Cruzar
el charco en avión nunca ha sido tarea fácil, no logísticamente hablando, ya
que plantarse en ocho horas en Nueva York, sigue siendo uno de esos trucos de
magia que no pretendo entender sino simplemente disfrutar. Sin embargo requiere
de cierta resistencia mental para enfrentarse a los diferentes protocolos de
los aeropuertos, y si además hablamos de Estados Unidos, donde los controles de
seguridad se multiplican exponencialmente, ya requiere de una dosis extra de
paciencia.
Cualquier
guía de viajes que consultes te hará referencia a que los neoyorquinos no son
especialmente simpáticos y que no dudan en mostrar su mal humor si no te
adaptas al ritmo de su ciudad, tanto si es a pie o en coche. Tardar tres
segundos en decidir si quieres el kebab de ternera o cerdo, puede suponer que
te salten el turno en un puesto callejero de comida y pasen de ti hasta que
seas lo suficientemente rápido como para describir el menú exacto que deseas en
lo que dura una exhalación.
La
referencia inmediata que tenemos todo hijo de vecino cuando viajamos a la gran
manzana, es la de las películas peyorativamente definidas como “americanadas”

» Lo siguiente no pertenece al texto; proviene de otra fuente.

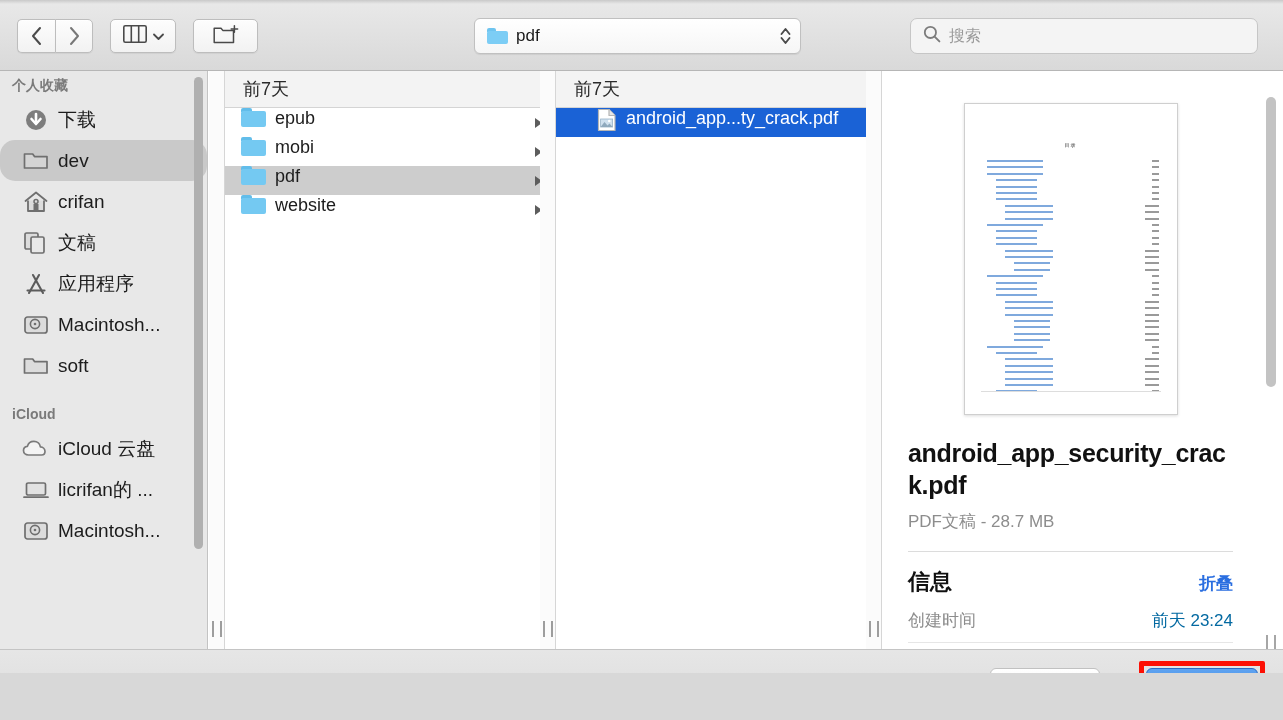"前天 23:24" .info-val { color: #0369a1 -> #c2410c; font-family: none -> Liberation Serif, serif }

plagadas de topicazos y clichés: brokers pegados a sus teléfonos móviles
engullendo rápidamente cualquier comida basura por Wall Strett, vagabundos
tirados en mitad de la acera, carteles con protestas raciales en el barrio de
Harlem, nuevos ricos excéntricos con coches descapotables y perros ridículos en
el asiento de atrás, partidos de baloncesto en canchas callejeras a cualquier
hora mientras algún rapero improvisa sus rimas junto a la vaya metálica
perimetral, turistas ataviados con diademas que simulan la corona de la Estatua
de la Libertad, el luminoso horror vacui desproporcionado de Times Square,
rascacielos absurdamente inmensos o el consumismo más voraz y exagerado en la
ciudad más voraz y exagerada del mundo. Es aquí cuando surge el dilema
¿esperaba encontrar en Nueva York todos esos tópicos o tenía la esperanza de
encontrar el lado más humano y amable de la ciudad que no se refleja en las
películas? Por desgracia, una vez comprobado que todos eso tópicos son reales y
no hacen más que reflejar una realidad relativamente decadente, mi postura fue
la de buscar la aguja en el pajar e intentar encontrar esa humanidad que no
conseguía apreciar.
Asumir
que lo que estaba contemplando ante mis ojos era la ciudad gris e inhumana que
ya había supuesto que era tras haber digerido y defecado durante años cine y
series de televisión norteamericanas, fue el ejercicio más fácil e inmediato. Cruzar
en coche de noche el puente que une Queens con Manhattan y ver como aparece
ante tus ojos el inmenso y abrumador skyline neoyorquino, fue
una sensación que me arrancó de la boca un sincero “Wuaaauuu” que pasó del
deslumbramiento al horror en lo que tardé en ser engullido por aquella masa
inhumana de hormigón y cristal. Una ciudad que había entrado en bucle hace ya
muchos años y que se deglutía y regurgitaba a sí misma una y otra vez.
Un amigo
que también había viajado allí antes que yo me dijo: “Efectivamente es como en
las películas... Es la ciudad más consumista del mundo. ¿Qué esperabas
encontrar allí?” Supongo que esa aguja en el pajar.